Through this nadi, the information conveyed is as subtle as: she sneezes and he coughs; he gets angry, and she becomes pensive and sulks for no reason. Certainly, no high-minded telepathic communication is happening as it maybe once did when the pranas were just forming. Now, because they are psychically attached and pulling on each other, they become antagonistic toward each other. That’s why they say sexual intercourse outside wedlock ruins a relationship. They still have to work in the same office together and attend the same meetings, which were quite different when the flirting first began. Then when one or both turn a roving eye toward someone else, a feeling of jealousy comes up, and rejection. A good TV script, perhaps, but a disaster in real life.
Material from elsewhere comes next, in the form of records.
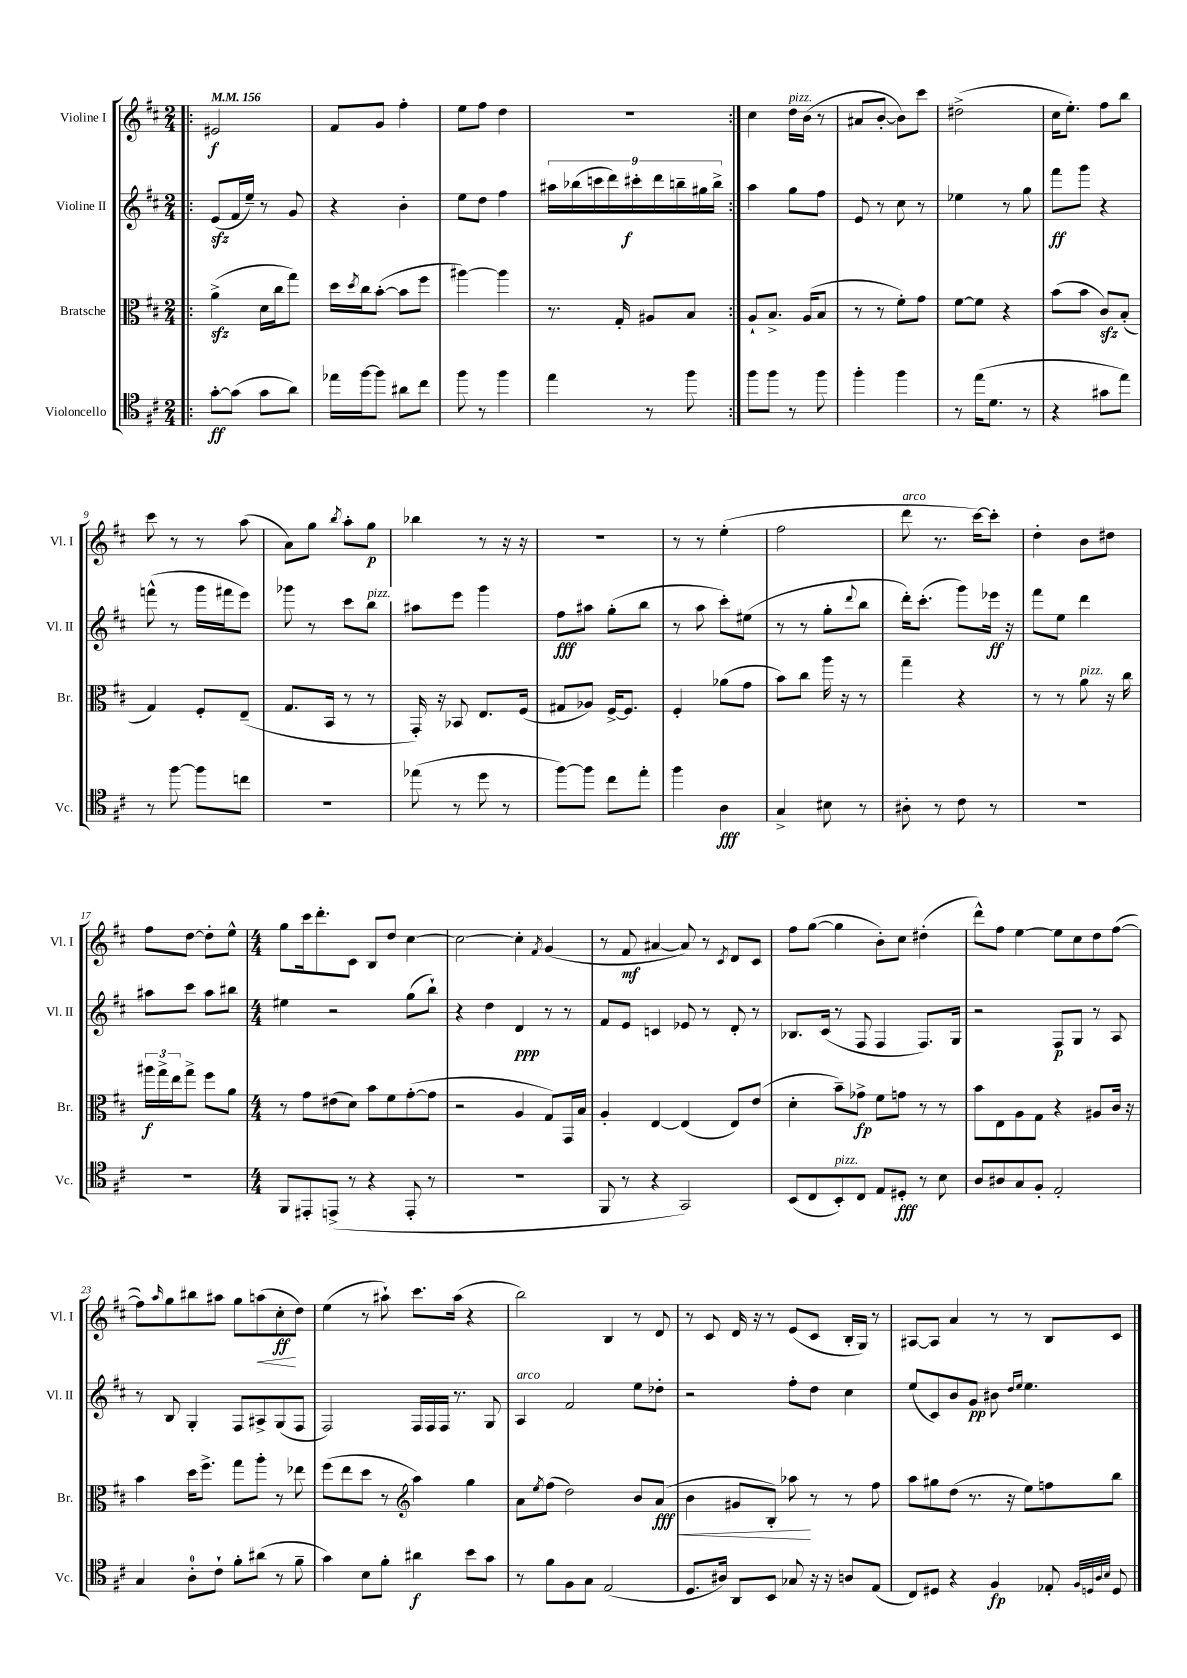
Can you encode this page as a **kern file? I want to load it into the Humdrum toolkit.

**kern	**kern	**kern	**kern
*staff4	*staff3	*staff2	*staff1
*clefC4	*clefC3	*clefG2	*clefG2
*k[f#c#]	*k[f#c#]	*k[f#c#]	*k[f#c#]
*M2/4	*M2/4	*M2/4	*M2/4
*MM156	*MM156	*MM156	*MM156
=!|:	=!|:	=!|:	=!|:
[8g'	(4a^	(8e	2e#
(8g]	.	16f#	.
.	.	16ee~)	.
8g	16d	8r	.
.	16cc#	.	.
8a)	8gg)	8g	.
=	=	=	=
16ee-	16dd	4r	8f#
.	8qdd	.	.
[16ff#	16cc#	.	.
8ff#]	([8b'	.	8g
8a#	8b]	4b'	4ff#'
8cc#	8ff#	.	.
=	=	=	=
8ff#	[4aa#)	8ee	8ee
8r	.	8dd	8ff#
4ff#	4aa#]	4ff#	4dd
=	=	=	=
4ee	8.r	18aa#	2r
.	.	(18bb-	.
.	.	18ccc	.
.	.	18ddd)	.
.	16G'	.	.
.	.	18ccc#'	.
8r	8A#	.	.
.	.	18ddd	.
.	.	18bb~	.
8ff#	8B	.	.
.	.	18gg#	.
.	.	18bb^	.
=:|!	=:|!	=:|!	=:|!
8ff#	8A`	4aa	4cc#
8ff#	8.B^	.	.
8r	.	8gg	16dd
.	(16A	.	(16b
8ff#	8B	8ff#	8r
=	=	=	=
4ff#'	8r	8e	8a#
.	8r	8r	[8b'
4ff#	8f#')	8cc#	8b])
.	8g	8r	8ccc#
=	=	=	=
8r	[8f#	4ee-	(2dd#^
(16ee	8f#]	.	.
8.d	.	.	.
.	4r	8r	.
8r	.	8gg	.
=	=	=	=
4r	(8b	8fff#	16cc#
.	.	.	8.ee')
.	8b	8ggg	.
8g#	8c#)	4r	8ff#
8ee)	(8B'	.	8bb
=	=	=	=
8r	4G)	(8fff^^	8ccc#
[8ff#	.	8r	8r
8ff#]	8F#'	16ggg	8r
.	.	16fff#	.
8cc	(8E~	8eee)	(8aa
=	=	=	=
2r	8.G	8ggg-	8a)
.	.	8r	8gg
.	16BB	.	.
.	.	.	8qbb
.	8r	8ccc#	8aa'
.	8r	8bb	8gg
=	=	=	=
(8ee-	16GG')	8aa#	4bb-
.	16r	.	.
8r	8BB-	8eee	.
8dd	8.E	4ggg	8r
8r	.	.	16r
.	(16F#	.	16r
=	=	=	=
[8ff#)	8G#	8ff#	2r
8ff#]	8A-)	8aa#	.
8cc#	[16F#^	(8gg'	.
.	8.F#]	.	.
8ee'	.	8bb	.
=	=	=	=
4ff#	4F#'	8r	8r
.	.	8aa	8r
4A	(8a-	8ccc#')	(4ee'
.	8g	(8ee#	.
=	=	=	=
4G^	8b)	8r	2ff#
.	8cc#	8r	.
8B#	16aa	8gg'	.
.	16r	.	.
.	.	8qqddd	.
8r	8r	8bb	.
=	=	=	=
8A#'	4gg~	16ddd')	8ddd
.	.	(8.ccc#'	.
8r	.	.	8.r
8c#	4r	8ggg)	.
.	.	.	[16ccc#)
8r	.	16eee-	8ccc#']
.	.	16r	.
=	=	=	=
2r	8r	8fff#	4dd'
.	8r	8ee	.
.	8a	4ddd	8b
.	16r	.	8dd#
.	16cc#	.	.
=	=	=	=
2r	24aa#	8aa#	8ff#
.	24gg^	.	.
.	24ee	.	.
.	8gg^	8ccc#	[8dd
.	8ff#	8aa#	8dd']
.	8a	8bb#	8ee^^
=	=	=	=
*M4/4	*M4/4	*M4/4	*M4/4
8FF#	8r	4ee#	8gg
8EE#'	8g	.	16ccc#
.	.	.	8.ddd'
(8EE^	(8e#	2r	.
8r	8d)	.	8c#
4r	8b	.	8B
.	8f#	.	8dd
8EE'	([8g'	(8gg	[4cc#
8r	8g]	8bb`)	.
=	=	=	=
1r	2r	4r	2cc#_
.	.	4dd	.
.	4A	4d	4cc#']
.	.	.	8qf#
.	8G)	8r	(4g
.	16GG	8r	.
.	16B	.	.
=	=	=	=
8FF#	4A'	8f#	8r
8r	.	8e	8f#
4r	[4E	4c	[4a#
2GG)	(4E]	8e-	8a#])
.	.	8r	8r
.	.	.	8qc#
.	8E)	8d'	8d
.	(8e	8r	8c#
=	=	=	=
(8BB	4d'	8.B-	8ff#
8C#	.	.	([8gg
.	.	(16c#	.
8BB')	8b~)	8r	4gg]
8C#	8g-^	8F#	.
8E	8f#	4F#	8b')
8D#'	8g	.	8cc#
8r	8r	8.F#)	(4dd#'
8B	8r	.	.
.	.	16G	.
=	=	=	=
8A	8b	2r	8ddd^^)
8A#	8E	.	8ff#
8G	8A	.	[4ee
8F#'	8G	.	.
2E'	4r	8F#	8ee]
.	.	8G	8cc#
.	8A#	8r	8dd
.	16c#	8A	([8ff#
.	16r	.	.
=	=	=	=
4G	4b	8r	8ff#])
.	.	.	16qqaa
.	.	8B	8gg
8A'	16dd	4G'	8bb#
.	8.ff#^	.	.
8c#`	.	.	8aa#
8f#'	8gg	8F#	8gg
(8a#	8aa'	8A#^	(8aa
8r	8r	(8G	8cc#'
8f#~	8ee-	8F#	8dd)
=	=	=	=
4g)	(8ff#	2F#)	(4ee
.	8ee	.	.
8B	8dd	.	8r
8f#'	8r	.	8aa#`)
*	*clefG2	*	*
4a#	4aa)	16F#	8.ccc#
.	.	16F#	.
.	.	16F#	.
.	.	8.r	(16aa#
8b	4gg	.	4r
8g	.	8G	.
=	=	=	=
8r	8a	4A	2bb)
.	8qee	.	.
8f#	(8ff#	.	.
8F#	2dd)	2f#	.
8G	.	.	.
(2E	.	.	4B
.	8b	8ee	8r
.	(8a	8dd-'	8d
=	=	=	=
8.D	4b	2r	8r
.	.	.	8c#
16A#)	.	.	.
8AA	8g#	.	16d
.	.	.	16r
8BB	8B')	.	8r
8G-	8aa-	8ff#'	(8e
16r	8r	8dd	8c#
16r	.	.	.
8A	8r	4cc#	16B'
.	.	.	16G)
(8E	8ff#	.	8r
=	=	=	=
8C#)	8aa	(8ee	[8A#
8D#	8gg#	8c#)	8A#]
4r	(8dd	8b	4a
.	8.r	8g	.
4F#	.	8b#	8r
.	16r	.	.
.	.	16qqdd	.
.	.	16qqee	.
.	8ee)	4.ee	8r
8E-'	8ff	.	8B
32qqF#	.	.	.
32qqD	.	.	.
32qqA	.	.	.
32qqB	.	.	.
8D	8bb	.	8c#
==	==	==	==
*-	*-	*-	*-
Now let’s think of the man’s poor wife, at home doing her daily chores, taking care of the children. How does she begin to feel? She becomes listless, uninspired, as he draws on her energies to feed the adulteress. The home becomes an empty place. She and the children are alone in a barracks, between walls that do not hold in love and compassion and kindness.

What is the healing when adultery has happened? We are working with the Sringeri Shankaracharya and his team to find more of the traditional prayashchitta, penance, to deal with this and other similar matters. Indeed, this is one of the great challenges of human relationships. Don’t dismiss this as irrelevant on the spiritual path, the path to liberation, or at least to getting a better birth in the next life. Perform some kind of penance that will sever the tubes: maybe walking on fire or sleeping on a bed of nails for three days and nights, or performing kavadi with fifteen spears pierced through the flesh, a well-known public penance. The best resolution is to live with the spouse like brother and sister under vows of celibacy. Those who don’t do something to mitigate the kukarmas and break the astral ties of adultery will suffer through the lives of their children, who will follow the patterns that they secretly set.

Adultery can be stopped on the mental plane. In fact, if it is not stopped there, watch out. It can be stopped on the emotional plane. Husbands beware of secretaries more beautiful than your wife. Wives beware of employers who may be more exciting than your husband. Pornography adulterers, you can turn off that computer and stop the pornography on the mental plane.

Finally, beware of the siren, the professional seducer, who is there, always there, when the wife is incapacitated or when the husband is on a business trip. They appear in many forms. There is always a price to pay. They may break up the marriage. Children may lose their mother or father. Guilt supersedes and far outlasts all temporary pleasure.

Fidelity and infidelity are part of the human experience. The choice is yours which part of the human experience you want to experience.